Various polymer products have gained many structural applications such as in the construction and transportation industries. In addition, uses are made of many polymer products in fabrics, upholsteries, wallcoverings and the like where flame resistance and smoke formation can be a problem in the event of fire. New governmental and safety regulations relating to such materials are now in effect, requiring not only increased flame resistance but reduced smoke generation from such plastic materials in certain applications, further requiring that such properties be present not only in open burning but also in smoldering states.
A vast amount of research has been carried out to increase flame resistance and reduce smoke in such plastic materials, but further improvement continues to be required in order to make such materials suitable for many applications.
One class of materials long proposed to reduce smoke has been the use of molybdenum compounds, usually in conjunction with other compounds such as antimony oxide, in order to reduce the tendency to burn as well as the amount of smoke generated when combustion of such plastic materials is encountered.
While the vast amount of art available prohibits any detailed discussion of each article or reference, representative but non-exhaustive examples of the prior art dealing with the use of molybdenum compounds in various polymer formulations are set forth below.

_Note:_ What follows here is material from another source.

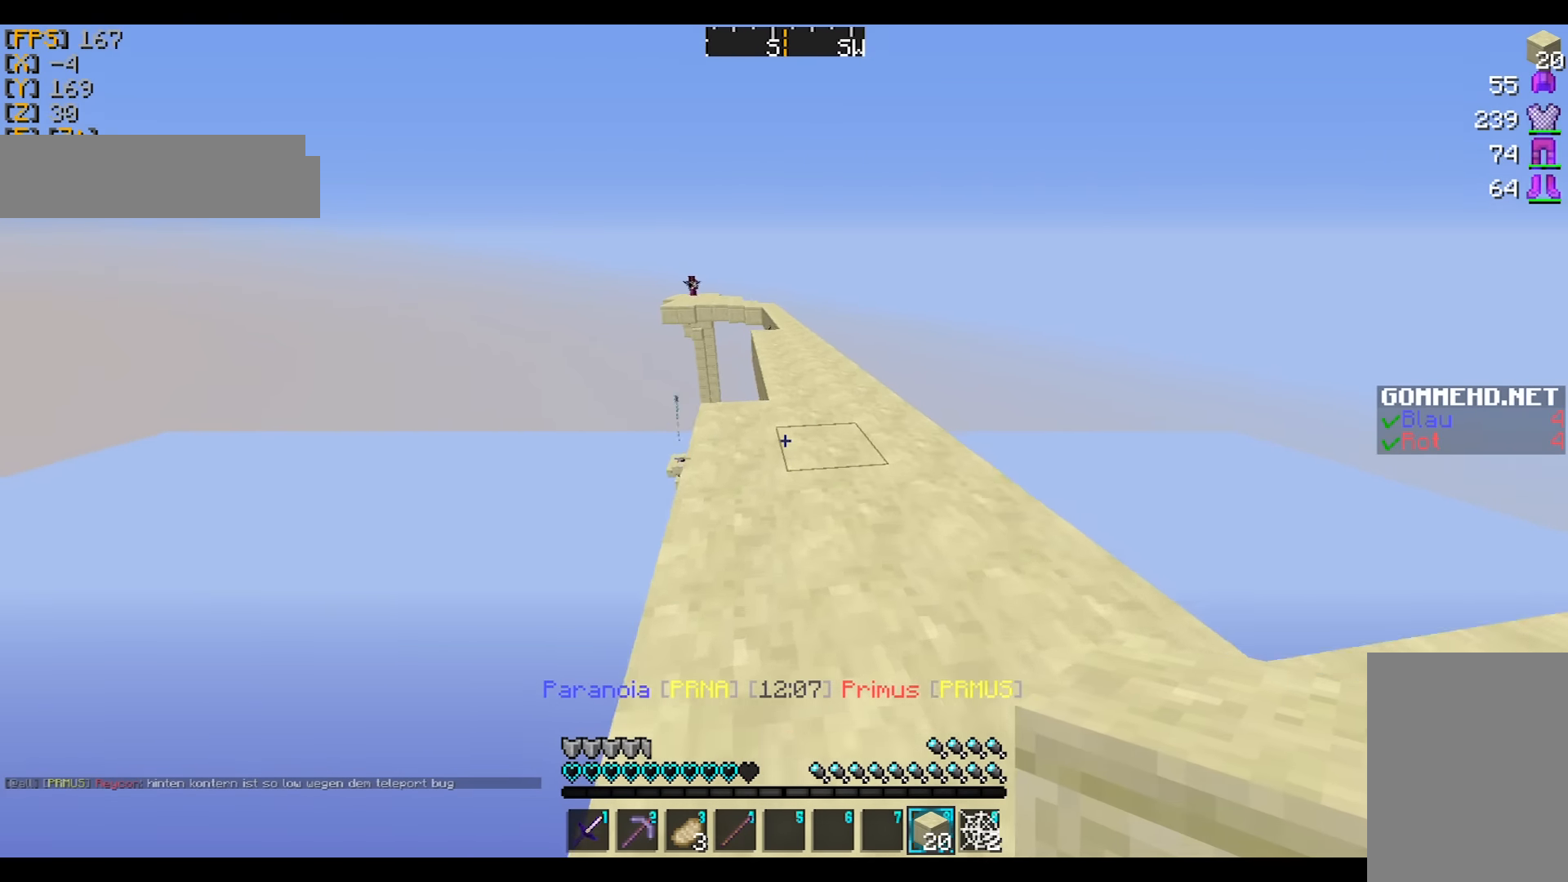
{"keys": ["w"], "mouse": ["left"], "events": [[334, "d", "up"], [434, "mouse_left", "down"]]}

U.S. Pat. No. 3,845,001 teaches that copper compounds alone or admixed with molybdenum compounds impart smoke retardant properties to combustible materials such as plastics, including polyvinyl chloride. U.S. Pat. No. 3,900,441 teaches that the smoking tendencies of PVC under combustion conditions is reduced by the use of a combination of zinc and molybdenum compounds. U.S. Pat. No. 3,914,201 indicates that polyvinyl chloride compositions are rendered more flame and smoke retardant by the use of compounds such as MoS.sub.2 and Si.sub.3 N.sub.4 and mixtures of these. U.S. Pat. No. 3,983,086 teaches that smoke retardancy can be imparted to polyvinyl chloride compositions by utilizing nickel compounds in combination with iron compounds including iron molybdate. U.S. Pat. No. 4,053,453 teaches that copper oxylate and amine molybdates in combination provide smoke suppression to polyvinyl chloride compositions which are burned. U.S. Pat. No. 4,055,537 teaches that smoke retardant polyvinyl chloride compositions are obtained by a synergistic mixture of melamine molybdate and certain zinc, borate, manganese and tungsten oxide compounds. U.S. Pat. No. 4,098,753 teaches that ester-type plasticizers and inorganic molybdenum compounds provide smoke suppression to plasticized polyvinyl chloride. U.S. Pat. No. 4,133,823 teaches that the reaction products of metal oxides, such as molybdenum oxides and phosphorus compounds in a trivalent state provide flame and smoke suppression. U.S. Pat. No. 4,328,152 teaches that a combination of zinc phosphates and zinc molybdate compounds provide smoke suppression in polyvinyl chloride.
In addition, several papers published by the Climax Molybdenum Company, Ann Arbor, Michigan, show that molybdenum compounds can be effective smoke suppressants for both plasticized and rigid PVC compounds. In Plastic Engineering, 1975, 31(12), 36-8, molybdenum trioxide and ammonium molybdates were taught to be flame retardants and smoke suppressants for PVC. In the Society for Plastic Engineering Technical Papers, 1977, No. 23, pp. 414-416, molybdenum compounds were taught to be effective smoke suppressants for rigid and plasticized PVC. In Fire Retardant Proceedings; The International Symposium, Flammability Fire Retardants, 1976, pp. 216-227, molybdenum compounds were taught to be effective fireproofing agents and smoke suppressants for flexible PVC, especially in combination with antimony oxide.